Outpatient behavioral health provider Mindful Health Solutions has roughly two dozen facilities across Texas, California, Georgia and Washington. It treats several behavioral health conditions and offers psychotherapy, medication management, transcranial magnetic stimulations (TMS) and ketamine infusion therapy.

John Minahan, CEO of Mindful Health Solutions, speaks at INVEST. Photo credit: BHB

Still, there are several smaller tuck-in deals on the table, especially as providers continue to prioritize density in a state market. In these deals, operators want to integrate these smaller companies into their business model quickly and efficiently.

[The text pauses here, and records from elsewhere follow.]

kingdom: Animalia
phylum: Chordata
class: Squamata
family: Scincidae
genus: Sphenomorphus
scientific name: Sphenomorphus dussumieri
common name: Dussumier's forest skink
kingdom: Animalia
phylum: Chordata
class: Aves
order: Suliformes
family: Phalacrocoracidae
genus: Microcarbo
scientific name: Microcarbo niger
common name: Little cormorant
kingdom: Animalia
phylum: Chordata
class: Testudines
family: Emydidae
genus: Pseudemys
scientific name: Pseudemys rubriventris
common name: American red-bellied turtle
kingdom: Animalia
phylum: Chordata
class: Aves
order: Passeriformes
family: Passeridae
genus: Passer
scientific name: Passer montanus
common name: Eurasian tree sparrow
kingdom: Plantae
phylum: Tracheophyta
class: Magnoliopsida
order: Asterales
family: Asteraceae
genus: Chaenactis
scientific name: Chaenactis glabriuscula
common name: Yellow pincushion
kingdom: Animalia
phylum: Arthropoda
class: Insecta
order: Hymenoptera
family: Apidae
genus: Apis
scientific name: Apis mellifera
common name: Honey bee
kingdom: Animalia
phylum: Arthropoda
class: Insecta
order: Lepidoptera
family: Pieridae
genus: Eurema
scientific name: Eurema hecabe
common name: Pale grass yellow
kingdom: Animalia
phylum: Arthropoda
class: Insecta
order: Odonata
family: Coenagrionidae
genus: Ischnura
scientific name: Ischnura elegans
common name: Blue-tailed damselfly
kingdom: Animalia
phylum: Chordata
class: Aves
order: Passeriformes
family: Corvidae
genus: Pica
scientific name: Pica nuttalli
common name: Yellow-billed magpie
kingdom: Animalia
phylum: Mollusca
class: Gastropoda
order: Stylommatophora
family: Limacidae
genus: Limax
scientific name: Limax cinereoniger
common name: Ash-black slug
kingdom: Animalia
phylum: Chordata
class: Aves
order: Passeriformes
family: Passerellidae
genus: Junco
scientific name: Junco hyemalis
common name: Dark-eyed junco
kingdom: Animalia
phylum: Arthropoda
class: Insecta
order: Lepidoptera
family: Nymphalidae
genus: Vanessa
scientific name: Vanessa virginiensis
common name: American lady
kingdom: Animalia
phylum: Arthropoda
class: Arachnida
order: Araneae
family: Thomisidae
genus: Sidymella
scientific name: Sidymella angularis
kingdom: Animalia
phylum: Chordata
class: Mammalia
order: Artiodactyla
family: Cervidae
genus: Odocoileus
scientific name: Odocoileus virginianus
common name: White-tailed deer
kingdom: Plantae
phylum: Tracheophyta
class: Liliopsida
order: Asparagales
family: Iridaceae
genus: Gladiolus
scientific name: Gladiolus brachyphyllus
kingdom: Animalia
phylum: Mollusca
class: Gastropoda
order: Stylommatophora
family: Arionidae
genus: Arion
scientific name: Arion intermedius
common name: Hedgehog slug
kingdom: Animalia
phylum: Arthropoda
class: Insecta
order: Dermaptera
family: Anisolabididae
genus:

“We will be way less solicitous around what it means to integrate,” Wheelan said. “We’ve done the work to be on one [electronic health record] EHR and to create one structure for patient acquisition, one [revenue cycle management] RCM system, there’s a long list of things. If you are tucked in, it will be integration on day zero or day 30. And there’s not going to be a lot of conversation around customization or accommodation for their founder-based culture or whatever it is. I think it’d be ruthless. I think from that perspective, if that market materializes, it’ll be tucked in without a lot of compromise.”

While operational efficiency is crucial to integration and driving outcomes, it’s also essential to keep clinicians happy in this tight labor market.

There is a delicate balance between running a tight business model and the commitment to culture and clinical quality, Terry Hyman, managing partner of Northwood Healthcare Partners, said during the panel.

“That teeter-totter between prioritizing financial things, like EBITA and what you paid for the business, and the imperative for operational discipline and consistency has led to greater turnover,” Hyman said. “A lot of the people who are in this industry … tend to be very mission-driven. They care a lot about their patients. If it’s too routine, and it’s ‘welcome to the machine,’ that’ll self-select. Maybe that’s okay. But it’ll have a certain percentage of the people that probably don’t like that flavor and would prefer an alternative.”

Terry Hyman, managing partner of Northwood Healthcare Partners, speaks at INVEST. Photo credit: BHB

Northwood Healthcare Partners is a private equity firm specializing in health care. It has previously invested in SUD provider Summit Behavioral Health.

On the other hand, operational efficiencies could attract more clinicians in the long run and keep patients happier. Minahan noted that only about 20% of a patient’s care pathway is seeing the provider. The other 80% is scheduling, billing and calls. If patients are unhappy with the systems, they may spend a good portion of their visit discussing the issues with providers instead of on clinical care.

“If you’re not disciplined in how you operate, it just doesn’t work,” Minahan said.